How much speedup you get probably large depends on how will you implement the sorts: they need to be fast and cache sensitive. Almost certainly some type of cache-aware radix sort will work best.
Here are some notes on ways to improve this further:
Optimize the amount of sorting
You don't actually need to fully sort b. You just want to sort it "enough" such that the subsequent reads of a under the control of b' are more or less linear. For example, 16 elements fit in a cache line, so you don't need to sort based on the last 4 bits at all: the same linear sequence of cache lines will be read anyways. You could also sort on even fewer bits: e.g., if you ignored the 5 least-significant bits, you'd read cache lines in an "almost linear" way, sometimes swapping two cache lines from the perfectly linear pattern like: 0, 1, 3, 2, 5, 4, 6, 7. Here, you'll still get the full benefit of the L1 cache (subsequent reads to a cache line will always hit), and I suspect such a pattern would still be prefetched well and if not you can always help it with software prefetching.
You can test on your system what the optimal number of ignored bits is. Ignoring bits has two benefits:
Less work to do in the radix search, either from fewer passes needed or needing fewer buckets in one or more passes (which helps caching).
Potentially less work to do to "undo" the permutation in the last step: if the undo by examining the original index array b, ignoring bits means that you get the same savings when undoing the search.
Cache block the work
The above description lays out everything in several sequential, disjoint passes that each work on the entire data set. In practice, you'd probably want to interleave them to get better caching behavior. For example, assuming you use an MSD radix-256 sort, you might do the first pass, sorting the data into 256 buckets of approximately 256K elements each.
Then rather than doing the full second pass, you might finish sorting only the first (or first few) buckets, and proceed to do the read of a based on the resulting block of b'. You are guaranteed that this block is contiguous (i.e., a suffix of the final sorted sequence) so you don't give up any locality in the read, and your reads will generally be cached. You may also do the first pass of de-permuting o' since the block of o' is also hot in the cache (and perhaps you can combine the latter two phases into one loop).

-------------------------

REQUIRED ACTION
Return everything in the cache-aware sorting notes from "Here are some" down to "with software prefetching.", copied word for word.

-------------------------

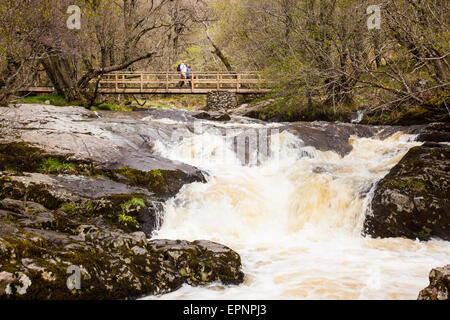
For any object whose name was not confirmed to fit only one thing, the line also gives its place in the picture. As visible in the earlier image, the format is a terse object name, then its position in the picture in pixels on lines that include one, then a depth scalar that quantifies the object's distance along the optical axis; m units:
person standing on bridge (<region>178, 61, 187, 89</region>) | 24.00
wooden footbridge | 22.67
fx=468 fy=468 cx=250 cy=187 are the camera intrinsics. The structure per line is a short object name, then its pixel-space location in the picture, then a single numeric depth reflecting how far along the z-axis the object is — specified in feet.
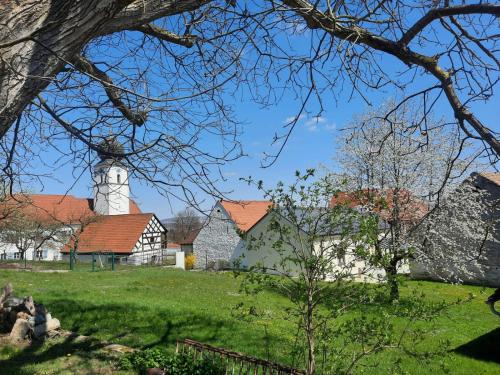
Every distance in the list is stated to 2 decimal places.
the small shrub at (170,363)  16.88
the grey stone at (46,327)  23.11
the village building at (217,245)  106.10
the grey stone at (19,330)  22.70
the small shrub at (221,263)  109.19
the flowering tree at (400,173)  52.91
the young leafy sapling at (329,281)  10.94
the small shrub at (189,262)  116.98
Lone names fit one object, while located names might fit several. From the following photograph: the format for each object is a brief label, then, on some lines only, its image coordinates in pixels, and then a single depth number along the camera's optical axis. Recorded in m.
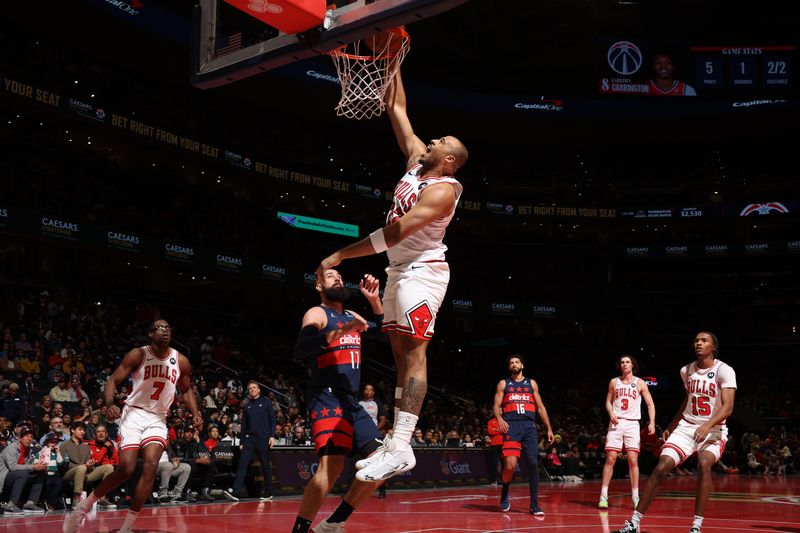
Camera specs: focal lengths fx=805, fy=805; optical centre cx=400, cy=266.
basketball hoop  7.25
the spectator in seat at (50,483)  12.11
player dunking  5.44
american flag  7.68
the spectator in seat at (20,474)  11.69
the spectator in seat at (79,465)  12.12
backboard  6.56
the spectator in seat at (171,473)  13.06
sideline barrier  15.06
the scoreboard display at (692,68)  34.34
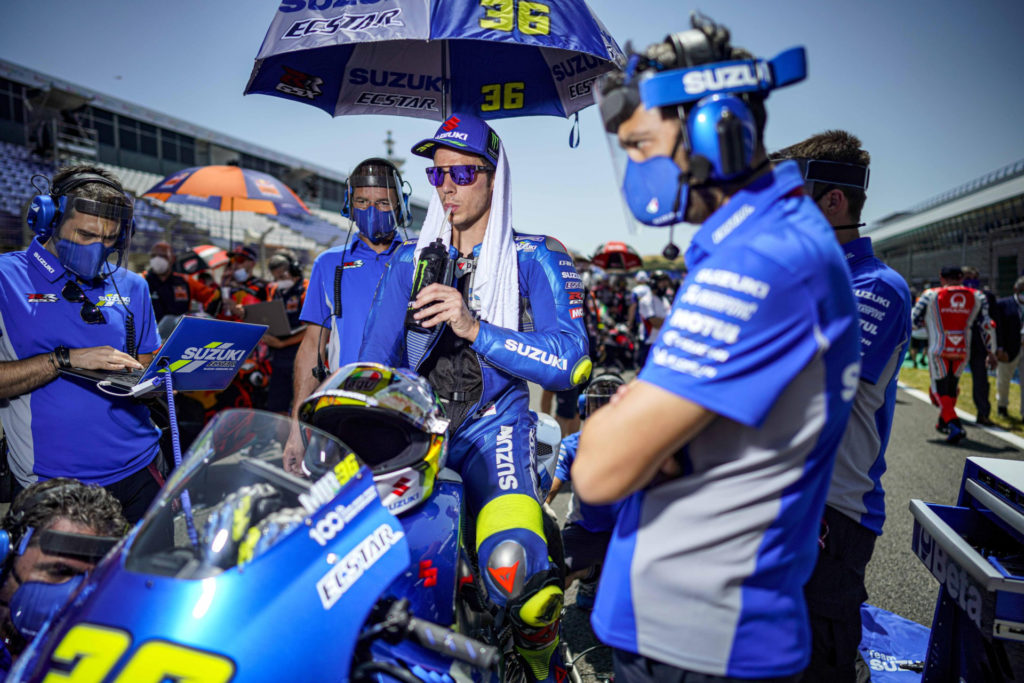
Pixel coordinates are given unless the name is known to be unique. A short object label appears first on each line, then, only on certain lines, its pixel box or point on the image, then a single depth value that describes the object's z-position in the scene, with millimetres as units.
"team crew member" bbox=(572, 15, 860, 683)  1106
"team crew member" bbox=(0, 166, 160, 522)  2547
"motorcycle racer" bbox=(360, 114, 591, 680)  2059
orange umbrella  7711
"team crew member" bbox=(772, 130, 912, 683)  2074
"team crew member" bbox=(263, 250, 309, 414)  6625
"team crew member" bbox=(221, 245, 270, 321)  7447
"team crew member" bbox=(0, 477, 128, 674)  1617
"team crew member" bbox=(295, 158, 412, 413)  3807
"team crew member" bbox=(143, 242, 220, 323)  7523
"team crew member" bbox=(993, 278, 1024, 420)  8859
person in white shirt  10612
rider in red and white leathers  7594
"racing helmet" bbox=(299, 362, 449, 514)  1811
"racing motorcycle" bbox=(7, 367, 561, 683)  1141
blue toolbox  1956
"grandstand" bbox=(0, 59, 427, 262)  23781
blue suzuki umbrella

-------------------------

WRITTEN SOLUTION
Here are some notes on ways to improve this further:
Optimize the amount of sorting
You don't actually need to fully sort b. You just want to sort it "enough" such that the subsequent reads of a under the control of b' are more or less linear. For example, 16 elements fit in a cache line, so you don't need to sort based on the last 4 bits at all: the same linear sequence of cache lines will be read anyways. You could also sort on even fewer bits: e.g., if you ignored the 5 least-significant bits, you'd read cache lines in an "almost linear" way, sometimes swapping two cache lines from the perfectly linear pattern like: 0, 1, 3, 2, 5, 4, 6, 7. Here, you'll still get the full benefit of the L1 cache (subsequent reads to a cache line will always hit), and I suspect such a pattern would still be prefetched well and if not you can always help it with software prefetching.